··· Dati estratti

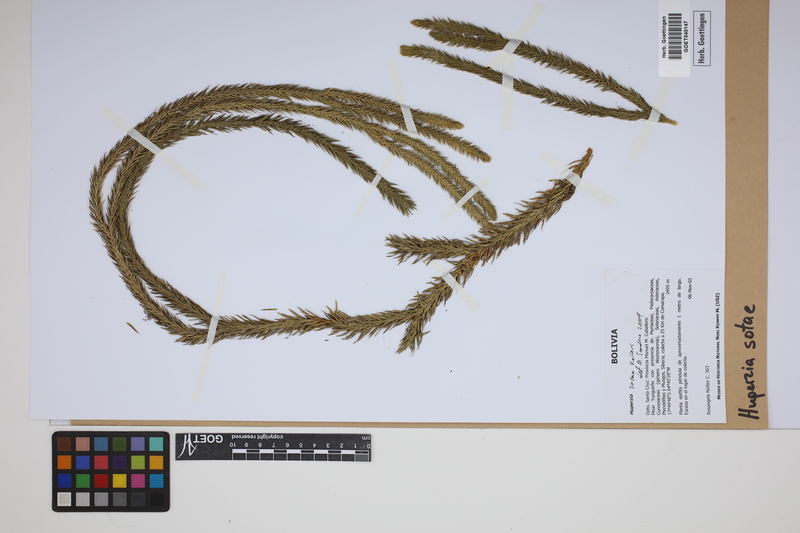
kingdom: Plantae
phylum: Tracheophyta
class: Lycopodiopsida
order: Lycopodiales
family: Lycopodiaceae
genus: Phlegmariurus
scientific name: Phlegmariurus sotae
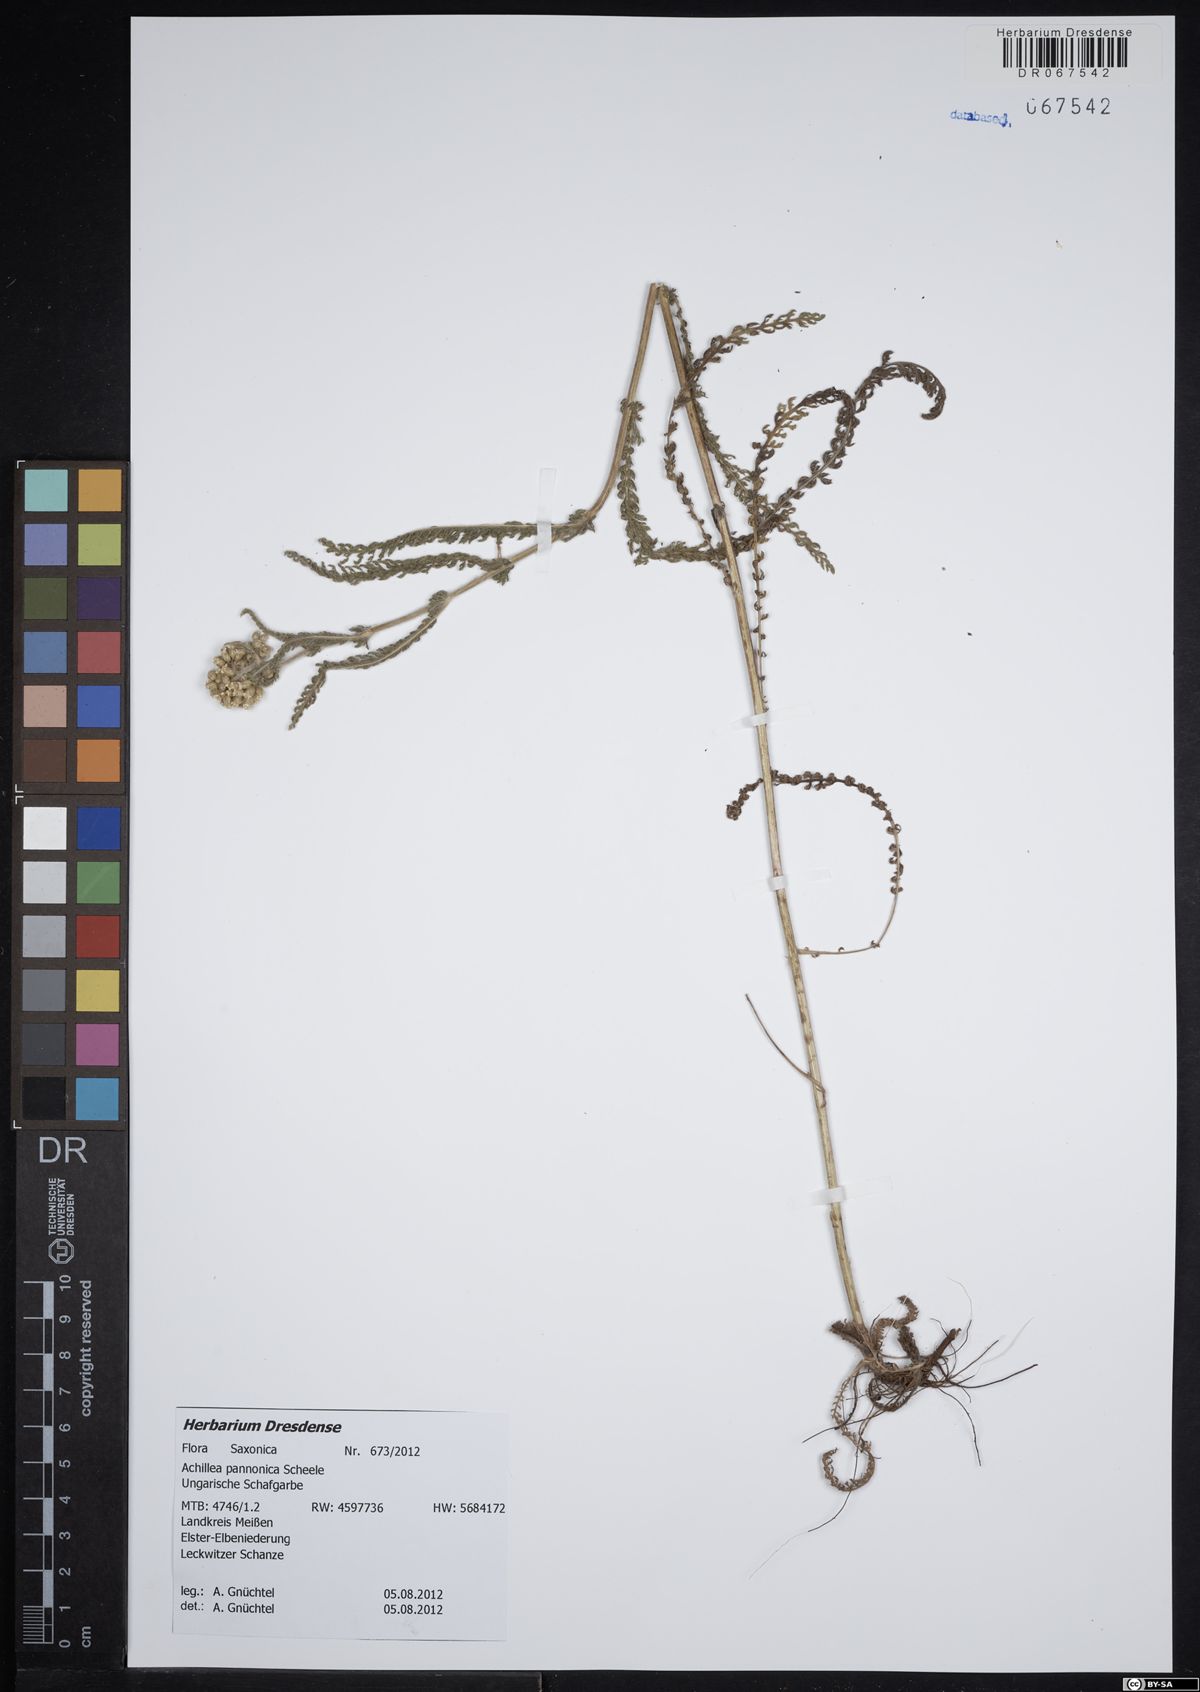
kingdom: Plantae
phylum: Tracheophyta
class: Magnoliopsida
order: Asterales
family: Asteraceae
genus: Achillea
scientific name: Achillea pannonica
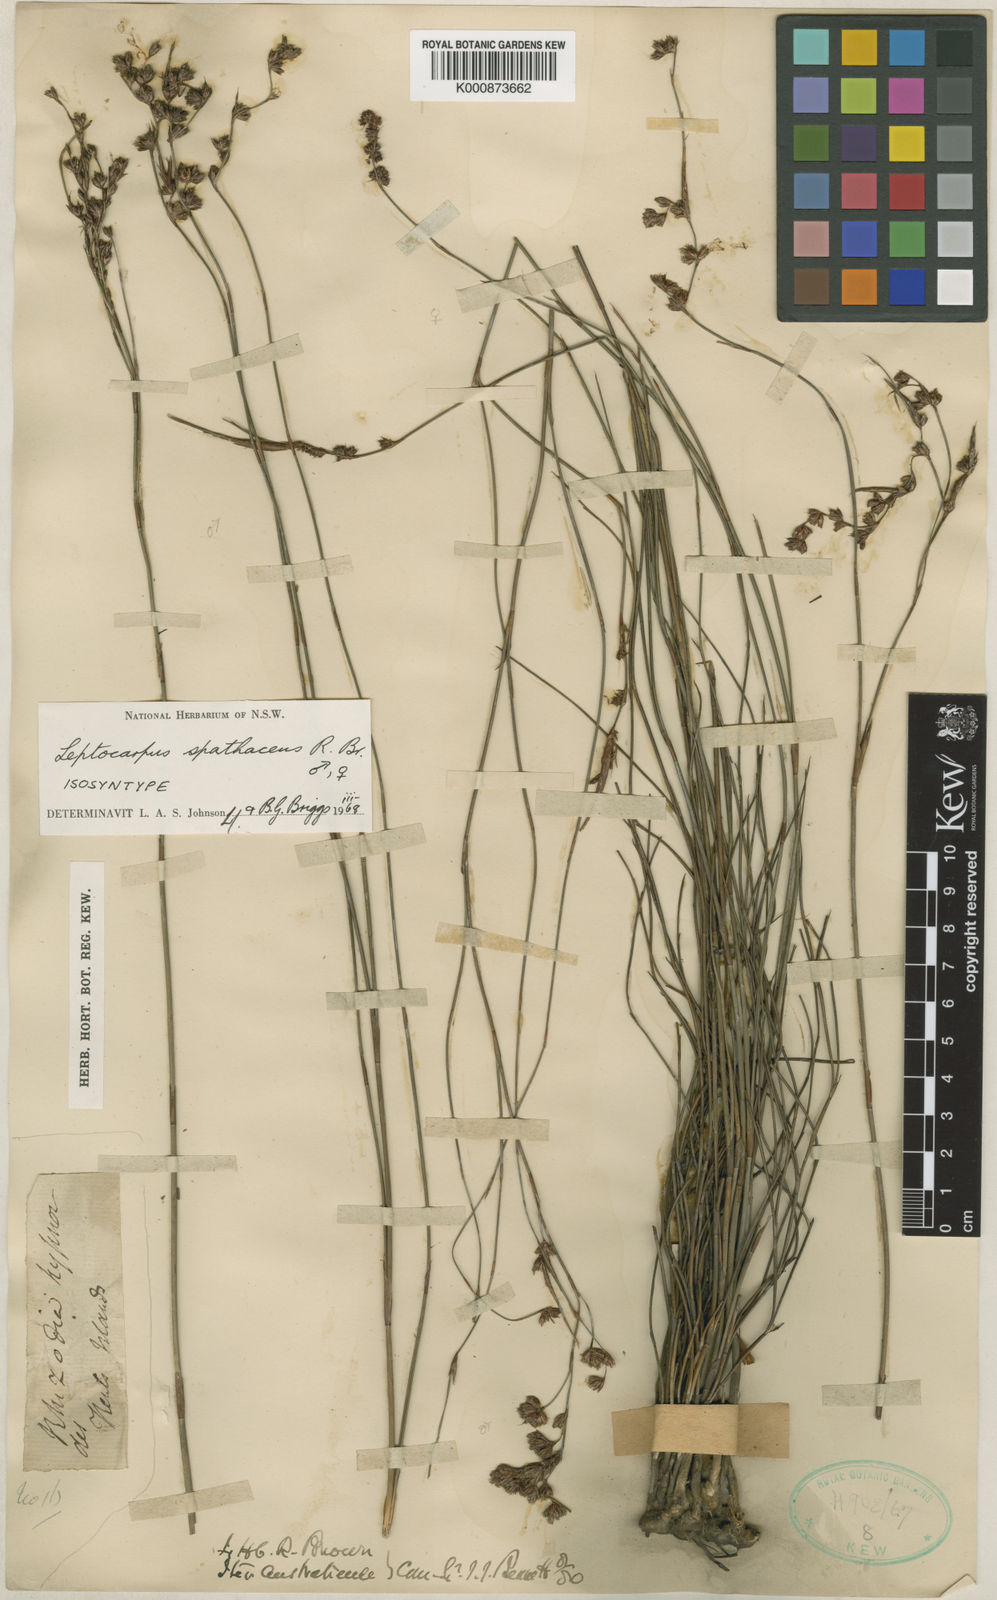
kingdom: Plantae
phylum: Tracheophyta
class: Liliopsida
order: Poales
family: Restionaceae
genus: Dapsilanthus
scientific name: Dapsilanthus spathaceus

······

Modifica tutto il materiale precedente sostituendo "family" con "famiglia" e lasciando invariato tutto il resto. Nella risposta ometti le immagini.

**Soluzione:**
kingdom: Plantae
phylum: Tracheophyta
class: Lycopodiopsida
order: Lycopodiales
famiglia: Lycopodiaceae
genus: Phlegmariurus
scientific name: Phlegmariurus sotae
kingdom: Plantae
phylum: Tracheophyta
class: Magnoliopsida
order: Asterales
famiglia: Asteraceae
genus: Achillea
scientific name: Achillea pannonica
kingdom: Plantae
phylum: Tracheophyta
class: Liliopsida
order: Poales
famiglia: Restionaceae
genus: Dapsilanthus
scientific name: Dapsilanthus spathaceus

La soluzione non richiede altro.